Adaobi, anggota Black Girl Gamers lainnya, mengatakan persahabatan ini menjadi penyangga saat ia bergabung dengan sesi gim online publik di luar kelompok dan menghadapi pelecehan misoginis atau rasis. “Saya tahu jika saya menyalakan mikrofon saya dan membuka mulut [untuk berbicara selama gim online], seseorang tidak akan senang,” katanya. Sebagai tanggapan, ia mulai mengatakan kepada laki-laki yang melecehkannya untuk “bertingkah lebih baik”. Yang lain, seperti Deanne, memilih untuk membisukan interaksi. “Saya matikan saja. Saya tidak mendengarkan mereka. Papan skor akan menceritakan segalanya,” candanya.
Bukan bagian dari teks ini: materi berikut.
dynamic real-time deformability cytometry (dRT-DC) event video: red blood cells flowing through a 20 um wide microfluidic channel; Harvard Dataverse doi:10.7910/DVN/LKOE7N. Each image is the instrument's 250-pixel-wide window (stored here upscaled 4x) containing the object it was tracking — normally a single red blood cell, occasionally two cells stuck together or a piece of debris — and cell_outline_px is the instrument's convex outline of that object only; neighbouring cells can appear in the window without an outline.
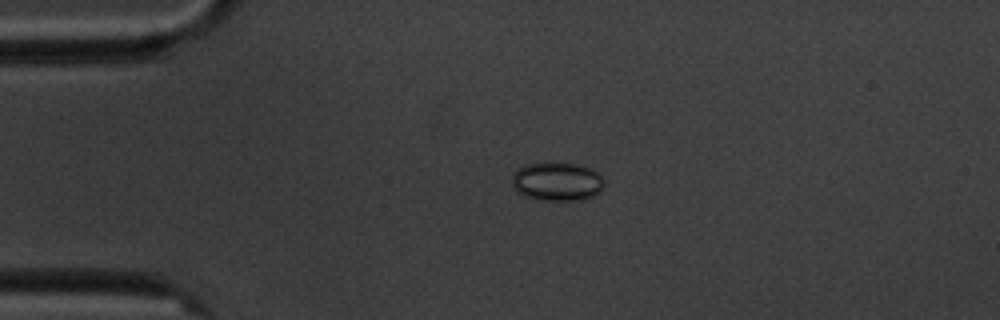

Untuk membantu memerangi pengalaman negatif bersama ini, komunitas tersebut telah meluncurkan saluran ‘curhat’ di platform media sosial Discord mereka. Ini adalah ruang aman khusus anggota untuk diskusi dan dukungan. Gaming, dengan demikian, bukan lagi pengalaman soliter, melainkan dunia online yang dapat menjadi gerbang positif menuju pemahaman dan koneksi di dunia nyata. Bagi Iesha, baik itu bermain online dengan orang lain atau menonton stream, gaming juga telah menjadi tempat perlindungan emosional untuk menavigasi perasaan. “Bermain gim telah membantu saya melalui masa-masa sulit, termasuk kehilangan keluarga dan kesedihan,” katanya. “Beberapa gim ini memungkinkan Anda mengalami emosi ini dengan cara yang lembut.” Dan, seperti yang ia tekankan, perjalanan bersama membuat semua perbedaan. “Saya sedang mengalami kesulitan… mereka sedang mengalami kesulitan — tetapi kita bisa melewatinya,” katanya. “Itulah gaming.”
Gaming kini telah bermetamorfosis menjadi lebih dari sekadar hiburan. Ia adalah medan pertempuran bagi identitas, sebuah ruang aman bagi mereka yang termarginalkan, dan jembatan kokoh yang menghubungkan hati di seluruh dunia. Dari kisah Alyska yang berjuang menembus stigma, hingga Black Girl Gamers yang menemukan keluarga di balik layar, gaming mengajarkan kita bahwa di tengah piksel dan latency, ada koneksi manusia yang mendalam, dukungan emosional, dan kekuatan untuk mengubah narasi. Dunia gaming memang selalu berputar, dan kini, putaran itu membawa kita ke era di mana perempuan bukan hanya pemain, melainkan juga pahlawan di setiap levelnya.